Exactly reproduce the entries, dropping any pictures from your copy.

## [THE DATA]
___

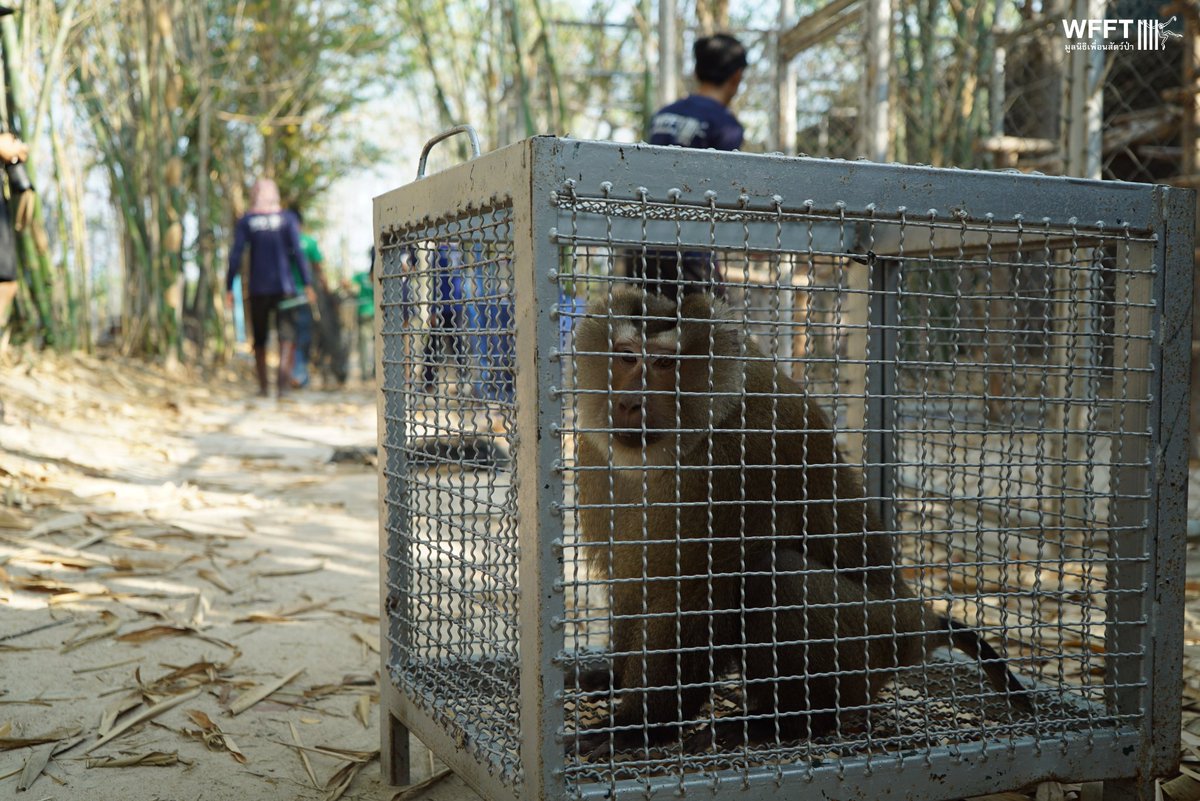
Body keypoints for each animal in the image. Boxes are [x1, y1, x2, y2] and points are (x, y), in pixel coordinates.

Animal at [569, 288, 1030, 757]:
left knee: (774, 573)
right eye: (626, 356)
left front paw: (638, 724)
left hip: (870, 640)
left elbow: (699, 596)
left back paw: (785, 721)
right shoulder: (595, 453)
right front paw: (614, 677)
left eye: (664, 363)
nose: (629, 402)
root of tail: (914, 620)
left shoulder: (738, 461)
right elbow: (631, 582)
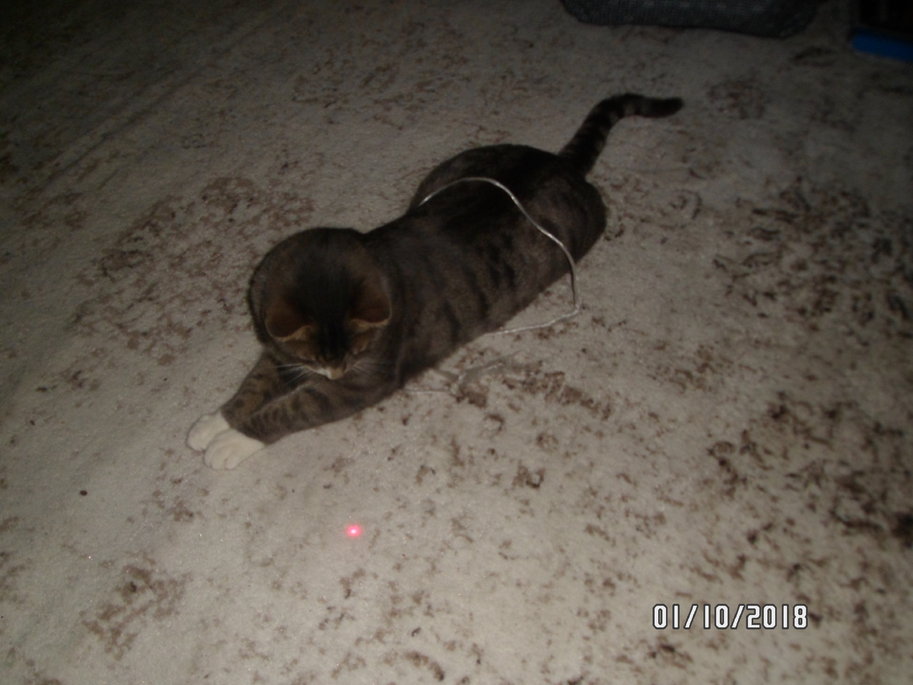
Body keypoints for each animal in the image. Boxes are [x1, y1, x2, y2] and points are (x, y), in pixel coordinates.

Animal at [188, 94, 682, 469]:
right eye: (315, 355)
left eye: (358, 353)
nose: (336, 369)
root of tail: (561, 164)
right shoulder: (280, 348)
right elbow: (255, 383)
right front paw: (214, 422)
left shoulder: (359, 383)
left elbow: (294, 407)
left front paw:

___

## [ANSWER]
Body keypoints for each animal in the image. Boxes are [x1, y1, x2, y2] and points are (x, y), in pixel coordinates.

Animal at [569, 288, 1030, 757]:
left knee: (774, 573)
right eye: (626, 356)
left front paw: (638, 724)
left hip: (870, 640)
left elbow: (699, 596)
left back paw: (785, 721)
right shoulder: (595, 453)
right front paw: (614, 677)
left eye: (664, 363)
nose: (629, 402)
root of tail: (914, 620)
left shoulder: (738, 461)
right elbow: (631, 582)
Body keypoints for each animal in the image. Boxes are [x1, y1, x2, y2] and points are (x, y), in pixel coordinates.

Animal at [188, 94, 682, 469]:
right eye: (315, 355)
left eye: (358, 353)
nose: (336, 369)
root of tail: (561, 164)
right shoulder: (280, 348)
right elbow: (255, 383)
right front paw: (214, 422)
left shoulder: (359, 383)
left elbow: (294, 407)
left front paw:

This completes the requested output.